For AI companies, the SOC 2 system description — Section 3 of the report — requires more care than for a standard SaaS product. The system boundary must include the training pipeline, model serving infrastructure, and any third-party AI APIs in scope. If your system description omits the training pipeline, your report has a gap that sophisticated buyers will identify. Work with your auditor to draft the system description before fieldwork begins, not after.

What enterprise buyers ask AI companies specifically

Enterprise security teams reviewing AI vendors' SOC 2 reports are beginning to ask questions that go beyond the standard vendor risk questionnaire. Being prepared for these is part of running an AI-aware SOC 2 program.

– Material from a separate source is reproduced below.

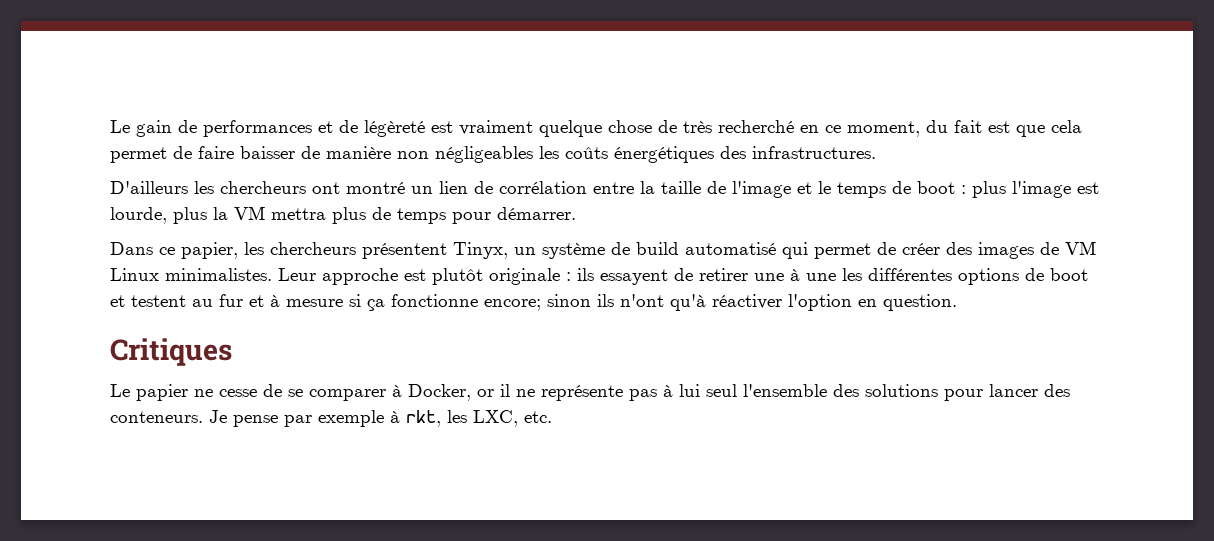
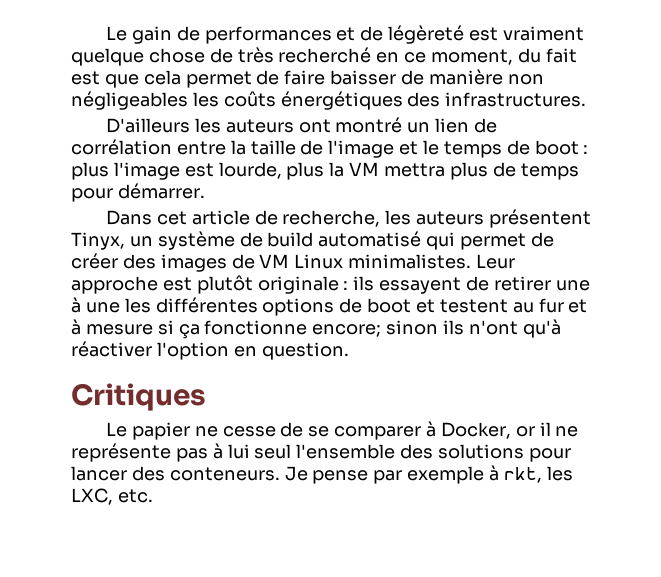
[220,181,306,194] chercheurs -> [225,119,294,133] auteurs
[159,242,356,259] ce papier, les chercheurs -> [156,210,485,227] cet article de recherche, les auteurs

'Is customer data used to train your models?' — This is a data use question, not strictly a security question, but it belongs in your system description and your data processing agreement. If the answer is no, document the technical controls (model serving without training data feedback loops) that enforce this. If the answer is yes, describe the consent mechanism and data segregation.
'Do your models process customer PII?' — Inference systems that process names, email addresses, financial data, or medical information have different logging and data minimization obligations than models processing aggregated or anonymized inputs. Your SOC 2 system description should reflect this boundary.
'What is your model rollback procedure if a model behaves unexpectedly in production?' — This maps to CC8.1 (change management) and CC7.3 (response to identified anomalies). Your model registry should have a documented rollback process with a defined time objective.
'Have you had any AI-specific security incidents (prompt injection, model exfiltration, training data poisoning)?' — Your incident log should be reviewed for AI-specific events before fieldwork. Document your detection and response capability for these vectors explicitly.